This was phenomenal from barrel and remains so. The aromas are spellbinding. It smells like a bouquet of pink roses and then goes to currants, berries and citrus. Full body, with wonderfully refined tannins. It starts discretely and then grows to different levels and dimensions like a slow but big high tide. The texture is so beautiful. Try it in 2020 or beyond.
As we head out of Pauillac, you feel the register change. It takes a heartbeat to adjust, but then you start to see the beauty of a different style of 2010, a little more elegant, a little more sculpted, with concentration that sits deep in the body of the wine but builds more slowly through the palate. This shows the beauty of the appellation of Margaux in the way that you always want and hope the First Growths will - a signpost towards the rest, showing why they should be celebrated. Here are violet aromatics, soft black truffle flavours and silky, elongated tannins. Extremely good quality; fairly savoury berry fruits. As with all of these, there's a long long life ahead of it, and best to be put away for another five years at least. Drinking Window 2025 - 2050.
Deep garnet in color, the 2010 Château Margaux features notions of minted blackcurrants, new leather and Black Forest cake with nuances of sautéed herbs, tar, underbrush and wild fungi plus a waft of cedar. Full-bodied, the palate has a rock-solid structure of firm, grainy tannins and bold freshness supporting the taut, muscular fruit, finishing long and earthy.
Liquid velvet, with stunning length and a caressing mouthfeel, as layers of creamed plum, blackberry coulis and steeped black currant fruit glides along, seamlessly intertwined with black tea, mulled blood orange, incense and lilac. Hints of mesquite and alder hang subtly in the background, and the structure, evident and massive, has melded wonderfully. (Collectible)
A great wine that is just starting out. The high proportion of Cabernet Sauvignon in the blend gives the structured, black currant character. Dark chocolate and layers of wood are forward, revealing how young the wine is. And then the fruit, so rich and powerful, brings deliciousness to the firm, dense structure. Age for many years. (Cellar Selection)

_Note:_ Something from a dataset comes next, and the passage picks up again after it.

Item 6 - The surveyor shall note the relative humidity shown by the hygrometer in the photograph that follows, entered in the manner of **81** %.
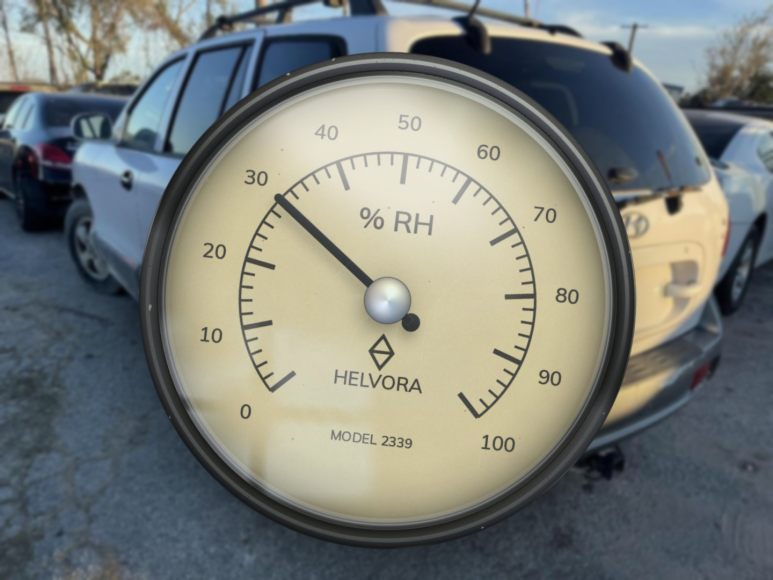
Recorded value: **30** %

Reminding me slightly of the 1996 (and maybe the 2019) with its purity and precision, the 2010 Château Margaux offers a classic bouquet of red and black currants, green tobacco, sandalwood, spring flowers, and lead pencil shavings. Rich, full-bodied, and beautifully concentrated on the palate, with ripe tannin and integrated yet notable acidity, this is as classic and regal as Margaux gets, and while it has a terrific sweetness of fruit and ripeness to its tannins, it needs another 4-5 years to hit true prime time and is going to evolve for another 30 years or more.
The 2010 Château Margaux performed far better at this horizontal than at Farr's blind tasting a few days later. It has a beguiling bouquet, highly perfumed with crushed violets infusing the blackberry and crushed strawberry scented, hints of pencil box and cedar emerging with time. The palate is medium-bodied with supple tannins and a fine bead of acidity. There is a wonderful sense of symmetry here with a silky elegant finish that is amazingly persistent. It is one of the best wines that Paul Pontallier ever made. Tasted from an ex-château bottle at the BI Wines & Spirits 10-Year On tasting.